One area that should continue to gain strength this year is entertainment software. Companies such as Electronic Arts (ERTS ) are benefiting from the popularity of three new hardware consoles in the gaming industry: Nintendo's GameCube, Sony's PlayStation 2, and Microsoft's XBox. As each of these platforms continues to develop its installed base, software makers should be able to capitalize on the growth in entertainment software.

Application-software stocks that currently have a 5-STAR (buy) recommendation include Electronic Arts, Siebel Systems (SEBL ), Citrix Systems (CTXS ), and Intuit (INTU ).

S&P Relative Strength Rankings

These industries carry six-month relative strength rankings of "5" as of Mar. 28, 2002 -- meaning that they're in the top 10% of the 115 industries in the S&P Super 1500 (the combined S&P 500, S&P MidCap 400, and S&P SmallCap 600) based on prior six-month price performance.

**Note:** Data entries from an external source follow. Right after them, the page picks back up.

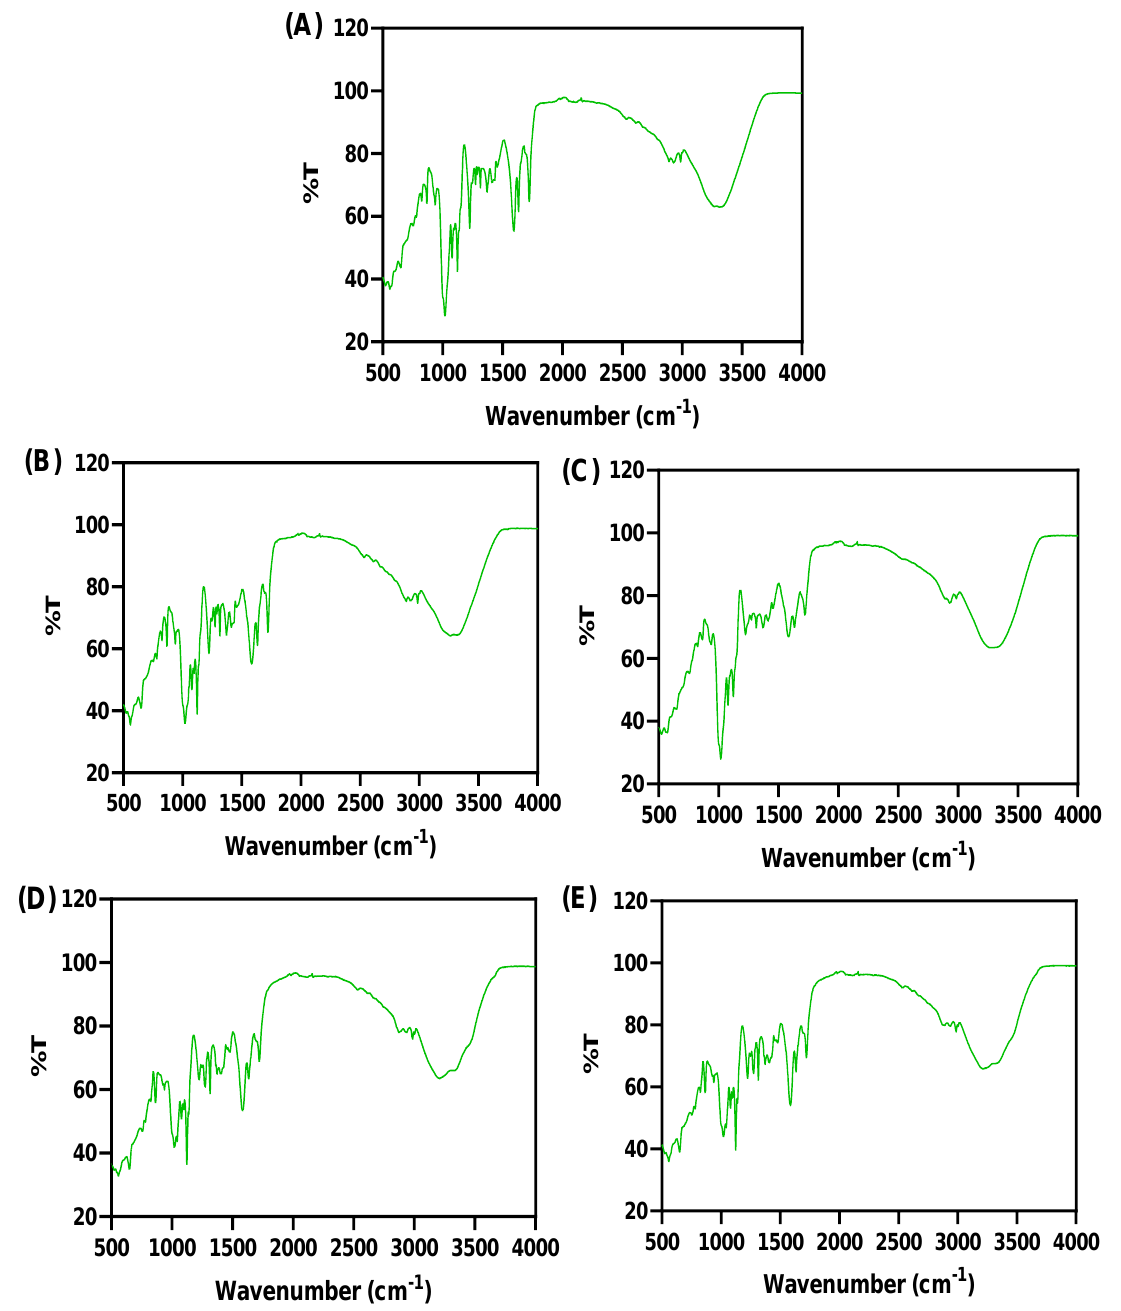
Figure 5. FTIR spectra ( A – E ) of chitosan–NGRS based edible film incorporated with and without EOs. ( A ) represents control film; ( B ) represents garlic oil added film; ( C ) represents galangal oil added film; ( D ) represents turmeric oil added film; ( E ) represents kaffir lime oil added film.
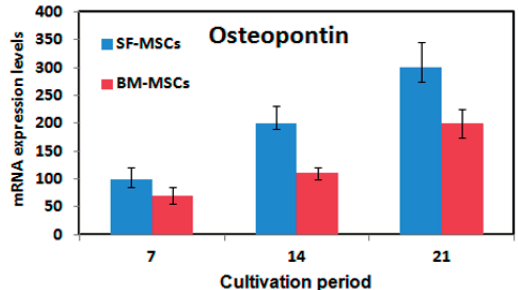
Figure 3. Evaluation of differentiation potential of SF-MSCs and bone marrow (BM)-MSCs by gene expressions. Gene expression profiles of SF-MSCs and BM-MSCs after osteogenic, chondrogenic, and adipogenic induction. Among them, type I collagen, osteocalcin, and osteopontin were for osteogenesis; type II collagen and aggrecan were for chondrogenesis; and peroxisome proliferator activated receptor γ 2 (PPA γ 2) and adipocyte protein 2 (aP2) were for adipogenesis, respectively. Three SF-MSCs and BM-MSCs samples were performed for this experiment.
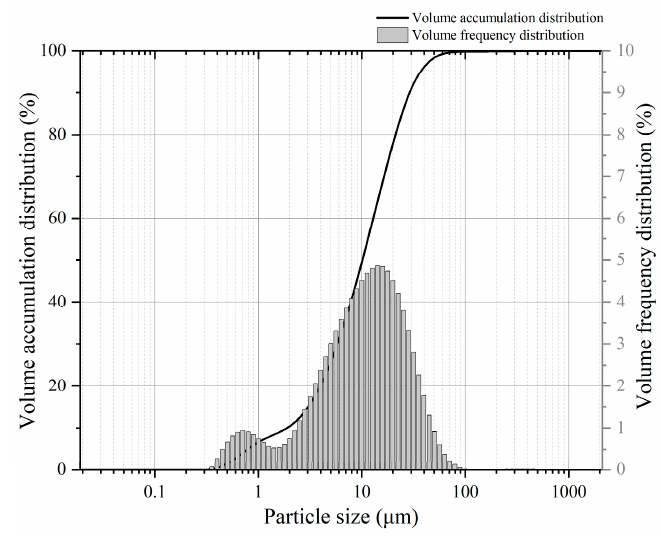
Figure 3. Particle size distribution of fly ash.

Industry/Sector Largest Company (Market Cap.) S&P STARS* Rank
Air Freight & Couriers/Industrials FedEx (FDX) 5 STARS
Application Software/Information Tech Siebel Systems (SEBL) 5 STARS
Casinos & Gaming Park Place (PPE) 5 STARS
Commodity Chemicals/Materials Lyondell (LYO) 3 STARS
Computer & Electronics Retail/Consumer Discretionary Best Buy (BBY) 4 STARS
Home Furnishings/Consumer Discretionary Leggett & Platt (LEG) 5 STARS
Homebuilding/Consumer Discretionary Lennar (LEN) 4 STARS
Hotels/Consumer Discretionary Carnival (CCL) 3 STARS
Internet Software & Services/Information Tech. Yahoo (YHOO) 3 STARS
Oil & Gas Drilling/Energy Nabors Industries (NBR) 5 STARS
Semiconductor Equipment/Information Tech. FEI Co. (FEIC) 5 STARS

*S&P's ranking system for the appreciation potential of stocks over a 6- to 12-month period: 5 STARS (buy), 4 STARS (accumulate), 3 STARS (hold), 2 STARS (avoid), 1 STAR (sell).